• [Assignment] Your answer should consist of the lines holding "memberikan", copied from the material below.
+++ Dataset excerpts
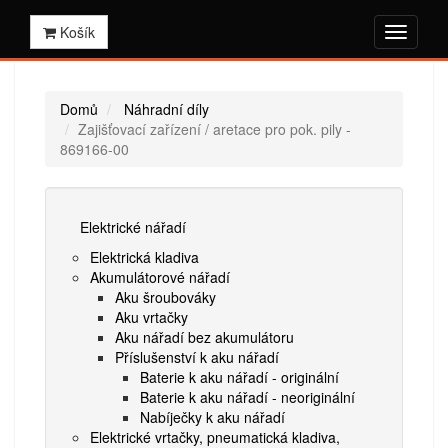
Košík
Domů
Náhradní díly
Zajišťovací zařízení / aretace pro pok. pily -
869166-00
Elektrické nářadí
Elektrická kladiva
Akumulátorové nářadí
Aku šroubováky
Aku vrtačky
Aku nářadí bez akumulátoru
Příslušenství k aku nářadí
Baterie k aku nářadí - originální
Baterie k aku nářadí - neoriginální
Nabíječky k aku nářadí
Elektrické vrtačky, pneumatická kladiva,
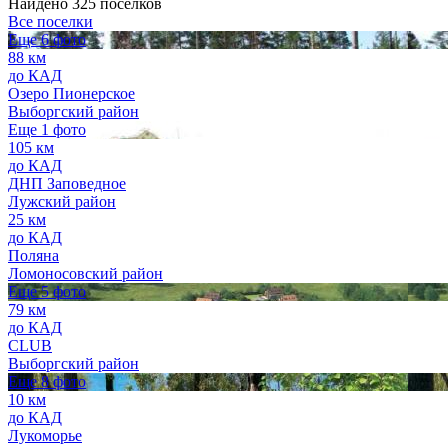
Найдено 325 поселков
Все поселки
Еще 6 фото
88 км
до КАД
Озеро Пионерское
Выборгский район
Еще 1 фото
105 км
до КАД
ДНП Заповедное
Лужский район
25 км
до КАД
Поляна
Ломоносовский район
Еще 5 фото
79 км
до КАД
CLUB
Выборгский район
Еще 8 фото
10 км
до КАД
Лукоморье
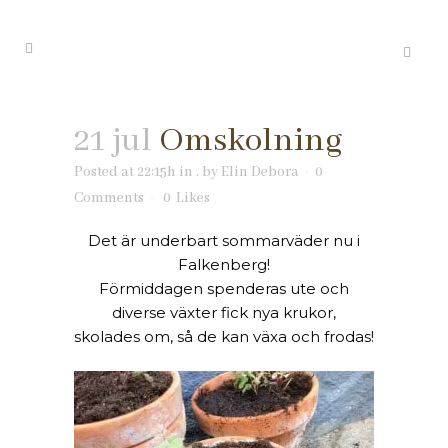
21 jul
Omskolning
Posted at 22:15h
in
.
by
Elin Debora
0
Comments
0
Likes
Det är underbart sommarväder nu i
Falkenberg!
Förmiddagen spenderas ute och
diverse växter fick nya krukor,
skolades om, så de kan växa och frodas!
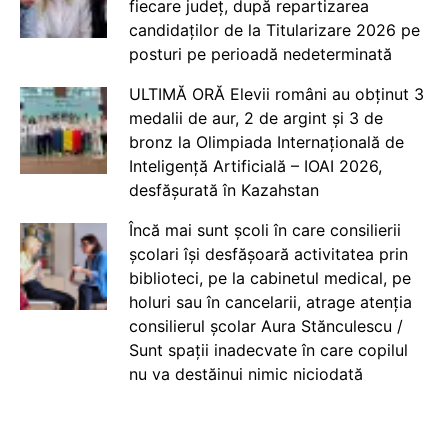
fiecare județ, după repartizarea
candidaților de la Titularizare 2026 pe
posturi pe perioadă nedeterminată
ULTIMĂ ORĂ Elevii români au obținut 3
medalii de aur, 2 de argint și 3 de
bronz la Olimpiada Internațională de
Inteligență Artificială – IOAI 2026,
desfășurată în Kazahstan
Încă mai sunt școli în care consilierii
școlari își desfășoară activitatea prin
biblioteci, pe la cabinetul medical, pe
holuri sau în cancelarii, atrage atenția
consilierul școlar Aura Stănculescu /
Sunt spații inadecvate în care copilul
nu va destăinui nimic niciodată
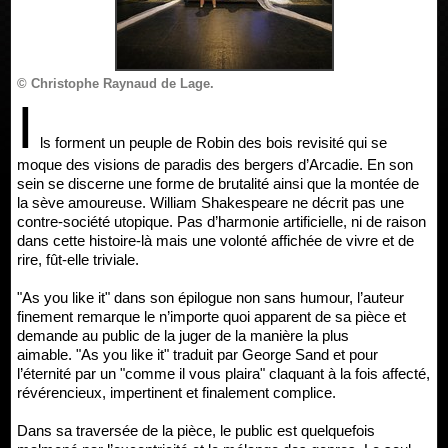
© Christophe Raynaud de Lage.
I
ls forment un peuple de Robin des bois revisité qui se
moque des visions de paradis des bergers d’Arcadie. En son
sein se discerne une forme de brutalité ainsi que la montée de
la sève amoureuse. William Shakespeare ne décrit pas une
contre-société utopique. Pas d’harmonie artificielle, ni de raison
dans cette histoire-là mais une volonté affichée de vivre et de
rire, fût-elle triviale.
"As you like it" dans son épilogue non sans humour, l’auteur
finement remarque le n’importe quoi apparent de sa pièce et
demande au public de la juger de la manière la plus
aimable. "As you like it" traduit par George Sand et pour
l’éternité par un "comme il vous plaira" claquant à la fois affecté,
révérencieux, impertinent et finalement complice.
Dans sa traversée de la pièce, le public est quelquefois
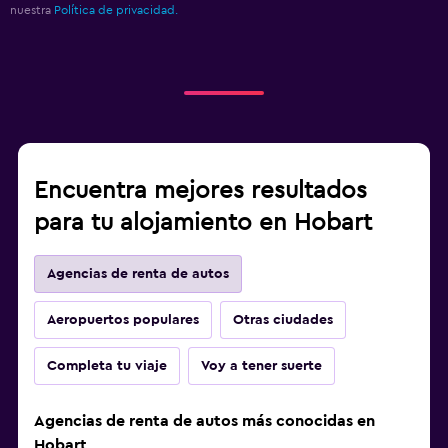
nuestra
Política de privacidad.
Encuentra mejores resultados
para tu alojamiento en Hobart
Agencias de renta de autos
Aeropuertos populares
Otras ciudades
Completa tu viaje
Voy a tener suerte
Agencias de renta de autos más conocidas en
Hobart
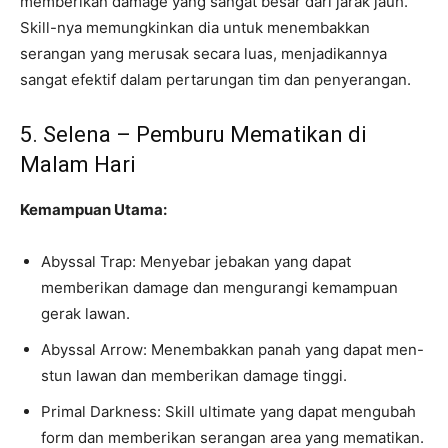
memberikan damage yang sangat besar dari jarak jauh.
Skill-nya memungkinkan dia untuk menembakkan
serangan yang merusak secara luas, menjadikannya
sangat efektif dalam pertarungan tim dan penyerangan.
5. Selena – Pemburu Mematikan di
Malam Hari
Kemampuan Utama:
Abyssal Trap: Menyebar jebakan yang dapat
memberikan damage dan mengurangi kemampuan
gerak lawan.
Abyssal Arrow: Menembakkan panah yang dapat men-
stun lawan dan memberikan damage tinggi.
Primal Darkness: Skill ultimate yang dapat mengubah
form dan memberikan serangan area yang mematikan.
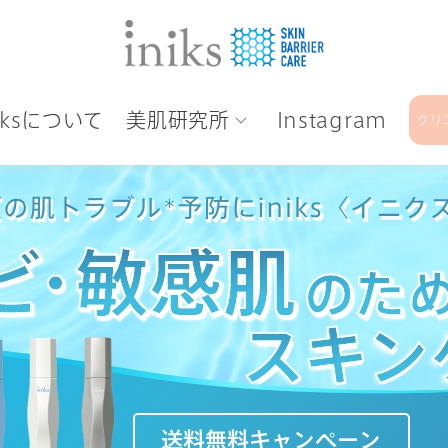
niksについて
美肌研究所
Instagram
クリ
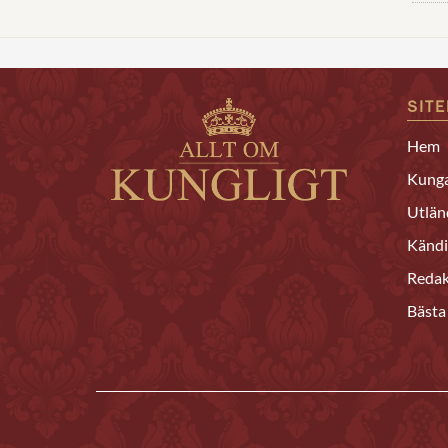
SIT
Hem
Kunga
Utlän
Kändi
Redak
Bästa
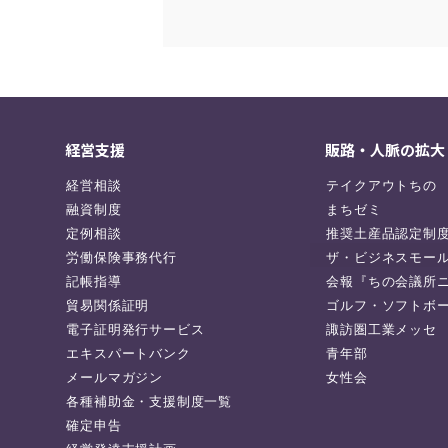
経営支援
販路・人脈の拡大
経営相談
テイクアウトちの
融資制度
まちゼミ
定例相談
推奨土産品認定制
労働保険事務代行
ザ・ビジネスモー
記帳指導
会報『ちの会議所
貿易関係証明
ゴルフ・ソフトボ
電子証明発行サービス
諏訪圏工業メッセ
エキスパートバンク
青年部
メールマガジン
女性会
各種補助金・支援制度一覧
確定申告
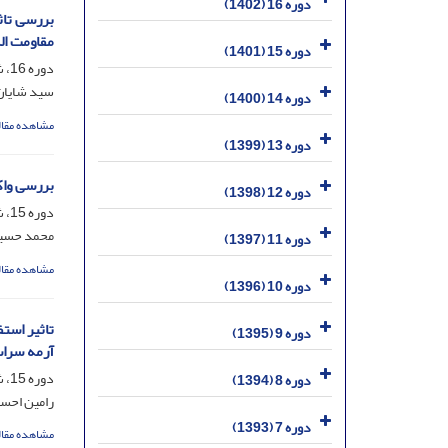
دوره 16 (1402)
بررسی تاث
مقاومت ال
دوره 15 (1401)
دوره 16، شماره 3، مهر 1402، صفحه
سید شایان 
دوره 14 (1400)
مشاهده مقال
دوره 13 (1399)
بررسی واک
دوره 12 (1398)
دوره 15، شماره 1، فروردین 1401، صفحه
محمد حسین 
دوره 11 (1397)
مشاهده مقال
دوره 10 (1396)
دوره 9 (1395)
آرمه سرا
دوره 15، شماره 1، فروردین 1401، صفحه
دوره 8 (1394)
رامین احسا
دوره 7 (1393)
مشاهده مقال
++++++
• [Solution to this problem]
memberikan damage yang sangat besar dari jarak jauh.
memberikan damage dan mengurangi kemampuan
stun lawan dan memberikan damage tinggi.
form dan memberikan serangan area yang mematikan.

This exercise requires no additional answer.